Подошли Иохвидовы. За ними по пятам шла девочка-подросток с кукольно-миловидным, глупеньким лицом. На руках она держала завернутого в тряпье младенца. За юбку ее цеплялся светловолосый мальчик на вид лет трех. Младенец громко плакал, и девочка, усевшись на бугорок, расстегнула кофточку и сунула ему в рот грудь.
— Вера Константиновна, — взволнованно сказала Антонина Михайловна. — У вас не найдется кусочка хлеба или вообще чего-нибудь? Старший мальчик, по-видимому, тоже очень голоден. Сейчас я вам расскажу… — и перейдя на английский она сообщила мне, что Тося эта — внучка старушки, у которой они снимают угол. Ей шестнадцать лет. Дети ее. Младшему три недели. Приехала она на попутном грузовике из района… Какого — непонятно. Может, имеется в виду района какого-то бедствия? Бабушка принять ее отказалась… и при этом употребляла такие отвратительные слова, что Иосиф Давыдович глазами указал, что мне лучше выйти из избы. И действительно, в дом просто йе хочется входить после всего, что пришлось услышать. .
— На мой взгляд, — продолжала Антонина Михайловна. — Девочка не вполне нормальна. Непрерывно дразнит старшего мальчика. Говорит: «Вить, а Вить, исти хочешь?» А когда он ответит: «Хоцца!», она смеется и говорит: «А исти-то нету!» Он плачет. А она через несколько минут снова спрашивает «Исти хочешь?» Ужасно! По-видимому, жертва общественного темперамента, как говорили в дни моей молодости. Деться этой юной матери, очевидно, некуда.
Юная мать была настроена довольно спокойно.
— К Морьке в баньку попрошусь пока что, — лениво сказала она, словно поняв, что на диковинном языке обсуждается ее судьба. — А то бабка прокричится и пустит. Куда ей деваться?
Светловолосому Витьке нашли вареную картофелину, горбушку и карамельку, и он занялся едой, аккуратно не по-детски подбирая крошки и вылизывая маленькую грязную ладонь.
И опять воцарился покой. Солнце утомленно двигалось к западу. Стройные стволы сосен бронзовели в его длинных лучах. Неподалеку от берега плеснула серебристым пером рыба, с поля налетел пропитанный запахом вянущей травы ветерок. И снова торжественная тишина.
— Как хорошо! — сказала мама.
— Вот спорят люди о том, что такое счастье, — задумчиво сказал Иосиф Давыдович, — и не отдают себе отчета в том, что такая чудесная минута это и есть выпавшая тебе частица счастья. Надо наслаждаться ею в полную меру и хранить воспоминания о ней… Правда?

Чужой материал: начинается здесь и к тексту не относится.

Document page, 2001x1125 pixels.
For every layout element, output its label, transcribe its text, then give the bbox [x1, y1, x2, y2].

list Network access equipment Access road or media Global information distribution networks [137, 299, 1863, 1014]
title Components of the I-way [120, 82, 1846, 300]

— Не будь еще она так коротка — эта минута, — сказала я. — А то как подумаешь, что сейчас надо возвращаться в общество наших прелестных хозяек, а завтра начинать оформляться, — какое противное слово, — становится грустно. Но, в общем, вы правы, сидеть на берегу озера и ни о чем не думать, это действительно счастье.

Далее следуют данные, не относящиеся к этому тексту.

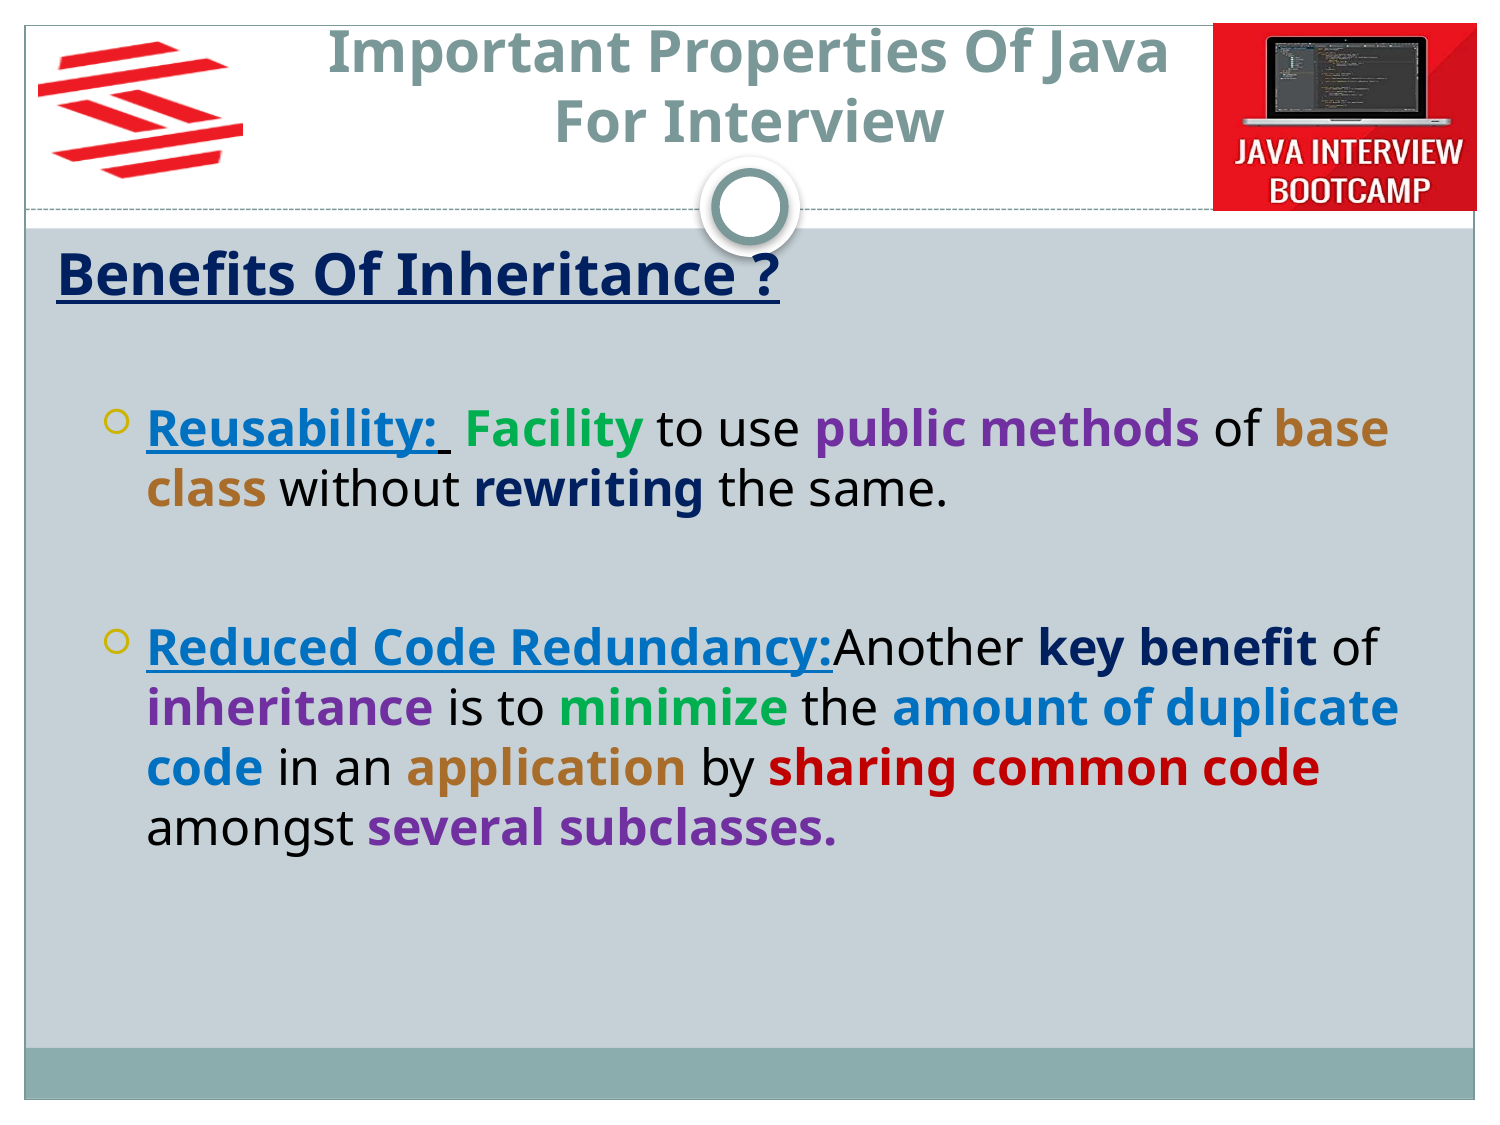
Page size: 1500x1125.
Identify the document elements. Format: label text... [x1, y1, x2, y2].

title Important Properties Of Java For Interview [237, 37, 1206, 162]
picture [1213, 23, 1477, 212]
picture [37, 40, 243, 185]
list Benefits Of Inheritance ? Reusability: Facility to use public methods of base class without rewriting the same. Reduced Code Redundancy:Another key benefit of inheritance is to minimize the amount of duplicate code in an application by sharing common code amongst several subclasses. [41, 243, 1471, 1125]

— А вы как считаете? — спросил Иосиф Давыдович, поворачиваясь к Тосе — старомодная вежливость не позволяла ему исключать из разговора кого бы то ни было из присутствующих. — Что такое счастье?

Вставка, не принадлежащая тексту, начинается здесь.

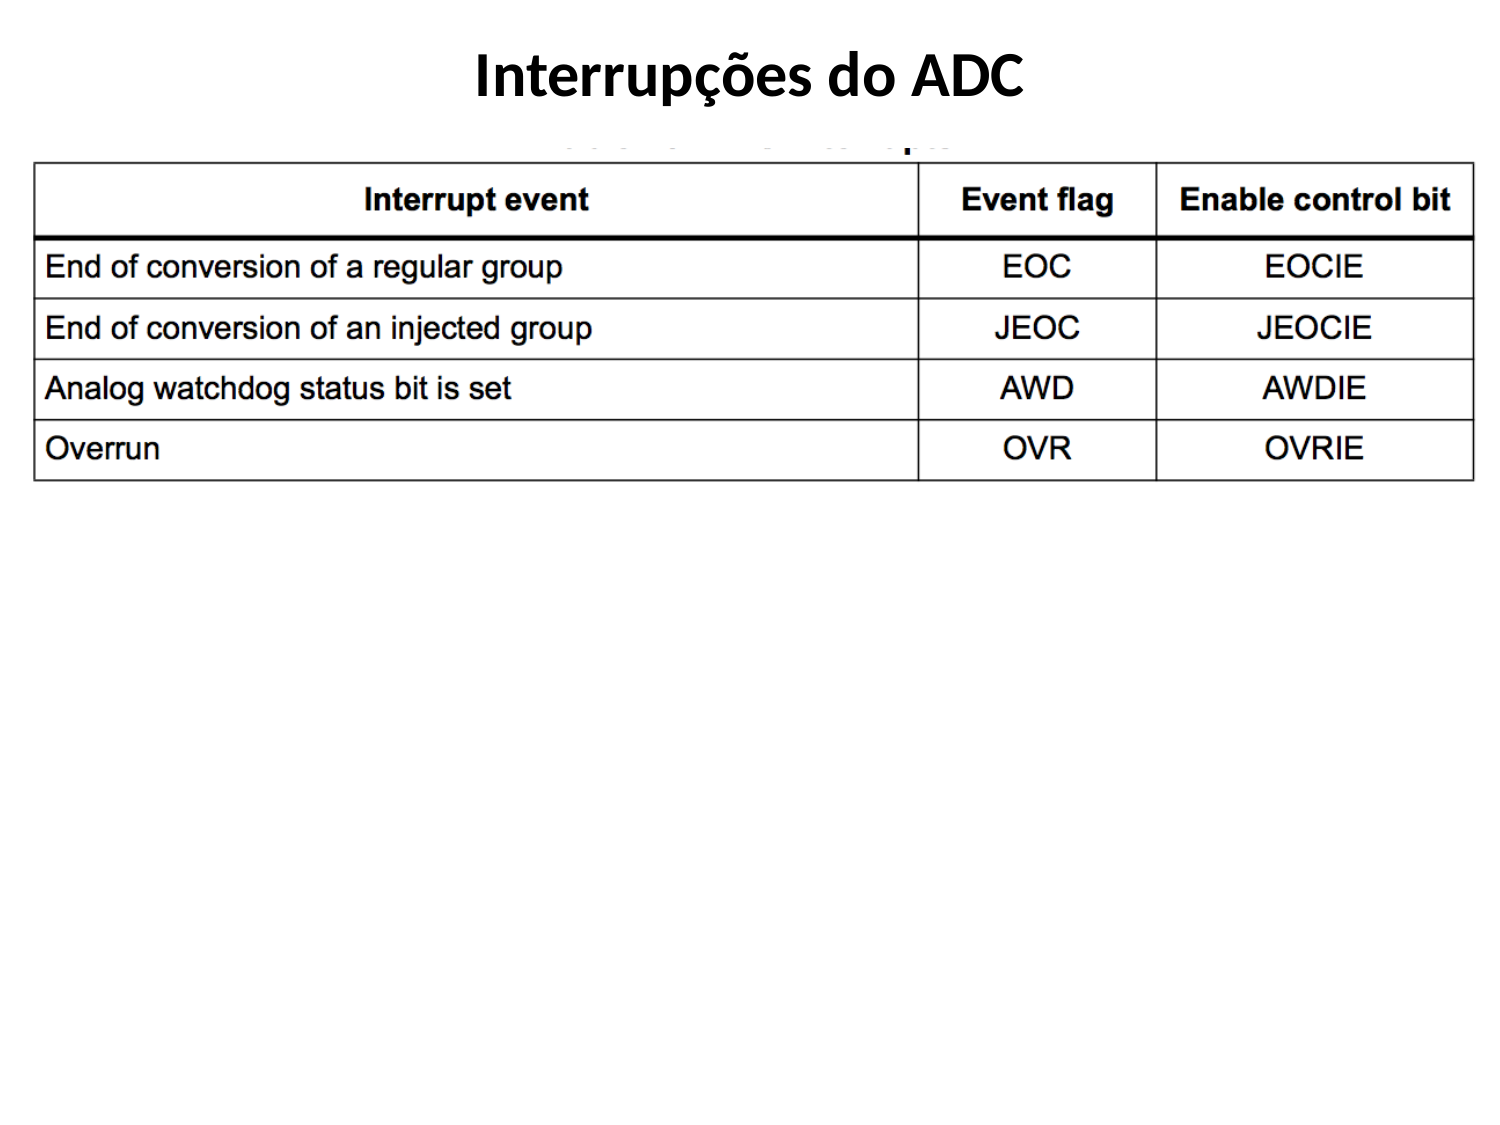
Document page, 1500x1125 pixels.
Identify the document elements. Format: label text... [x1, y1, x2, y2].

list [24, 147, 1488, 501]
title Interrupções do ADC [75, 24, 1425, 118]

— Счастье-то? Под мужиком лежать. — И блудливая несмелая улыбка, скользнув по розовым губам, заволокла глаза. — А то, что еще?
— Гм… Да, конечно,, то есть, как сказать… С какой стороны подходить… — и окончательно запутавшись Иосиф Давыдович стал энергично отряхивать песок, приставший к брюкам, а Тося снова спросила Витю, хочет ли он есть и, захохотав, произнесла «а исти-то нету».
— Как ни жаль, возвращаться домой все же надо, — сказала я. — Собирайте белье девочки и пошли. Может быть, Моря продаст нам что-нибудь.
Вскоре шествие наше разделилось. Иохввдовы с грустью свернули к своей глухой сквернословке-хозяйке. Тося с чадами поплелась за нами.